Uma história da ditadura militar brasileira

Em 1964, um grupo de generais com apoio civil e aprovação tácita dos Estados Unidos derrubou o governo democraticamente eleito do Brasil e iniciou vinte e um anos de governo autoritário. No contexto da Guerra Fria global, funcionários do governo americano e militares brasileiros temiam os apelos reformistas e supostos laços comunistas do presidente João Goulart. A administração de Lyndon B. Johnson apoiou o golpe de estado, oferecendo apoio diplomático e financeiro ao novo regime.

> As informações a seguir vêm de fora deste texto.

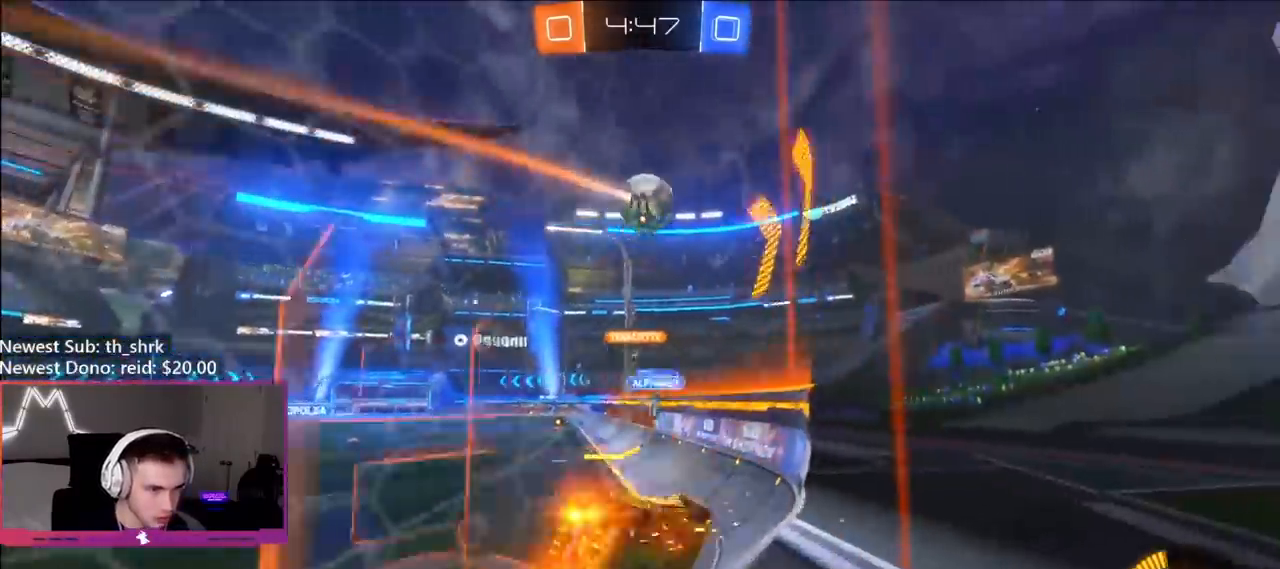
{"buttons": ["B", "R2"], "left_stick": "up-left", "right_stick": "center", "events": []}
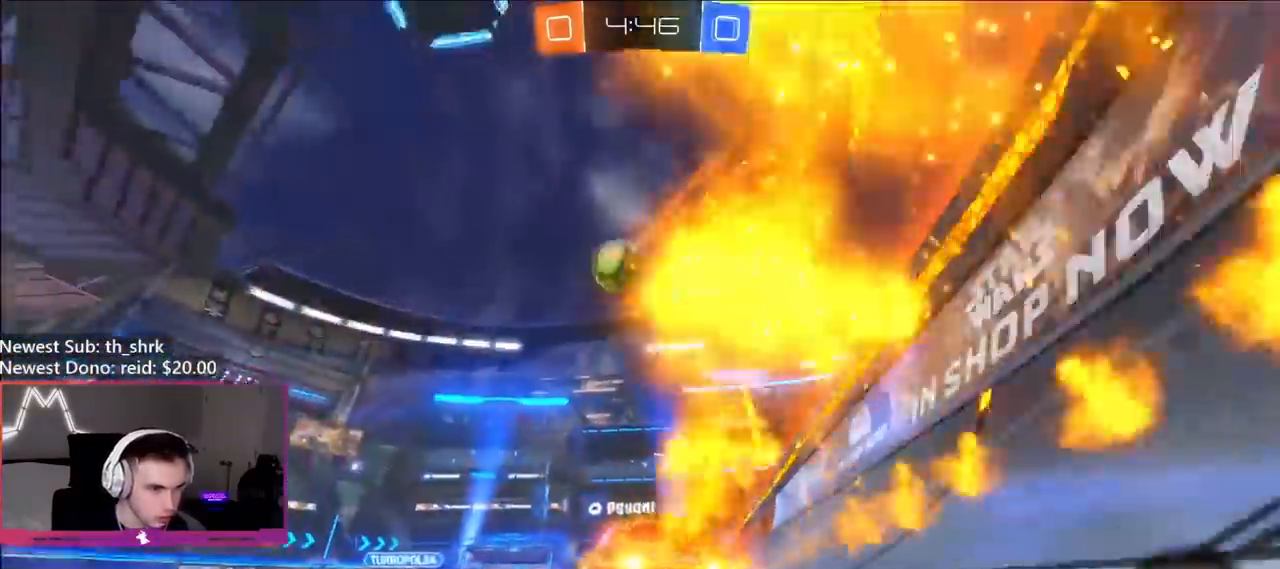
{"buttons": [], "left_stick": "down-right", "right_stick": "center", "events": [[50, "left_stick", "center"], [100, "left_stick", "down-left"], [150, "A", "down"], [200, "left_stick", "down"], [267, "R2", "up"], [283, "A", "up"], [317, "B", "up"], [317, "left_stick", "center"], [350, "A", "down"], [400, "left_stick", "down-right"], [433, "A", "up"]]}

Opening the Archives contém centenas de documentos das bibliotecas presidenciais de John F. Kennedy e Johnson, com uma riqueza de informações sobre as avaliações dos EUA de Goulart, a situação no Brasil a partir do início dos anos 1960 e as deliberações sobre a possível destituição de Goulart, bem como sua remoção final do cargo. Juntos, esses documentos primários ilustram a confiança decrescente dos EUA em Goulart como parceiro confiável ao longo do tempo. O presidente foi visto de maneira variável como ineficaz, intrigante, conspirador e incompetente por observadores americanos em Washington e no Brasil. Com o sucesso da Revolução Cubana em 1º de janeiro de 1959, os Estados Unidos ficaram preocupados com o destino do Brasil, o maior e mais influente país da América Latina. A agenda reformista de Goulart custou-lhe o apoio dos militares e alarmou conservadores que já desconfiavam dele. O apoio americano ao golpe foi importante, mas não decisivo. A queda de Goulart foi feito no Brasil por atores brasileiros.
Opening the Archives contém milhares de documentos que esclarecem os primeiros anos do governo militar, incluindo análises do caráter do novo regime, seu potencial como aliado dos EUA na Guerra Fria e sua capacidade de promover a estabilidade política e o desenvolvimento econômico. O regime foi autoritário desde o início, mas manteve uma aparência de legitimidade democrática para evitar as conotações pejorativas de uma ditadura militar. No final de 1968, o surgimento de forças de oposição legais e radicais levou a uma repressão do governo e ao uso de censura, repressão e tortura para silenciar os críticos do regime. No início dos anos 1970, o Brasil tornou-se conhecido internacionalmente pela grave violação dos direitos humanos por parte do governo. Opening the Archives é um rico recurso para aqueles que buscam entender como o governo dos Estados Unidos lidou com as mudanças na percepção do público sobre o regime militar brasileiro. De fato, a coleção contém milhares de documentos relativos a abusos de direitos humanos, desenvolvimento econômico, resistência armada, repressão política, ajuda dos EUA e um multidão de outros tópicos.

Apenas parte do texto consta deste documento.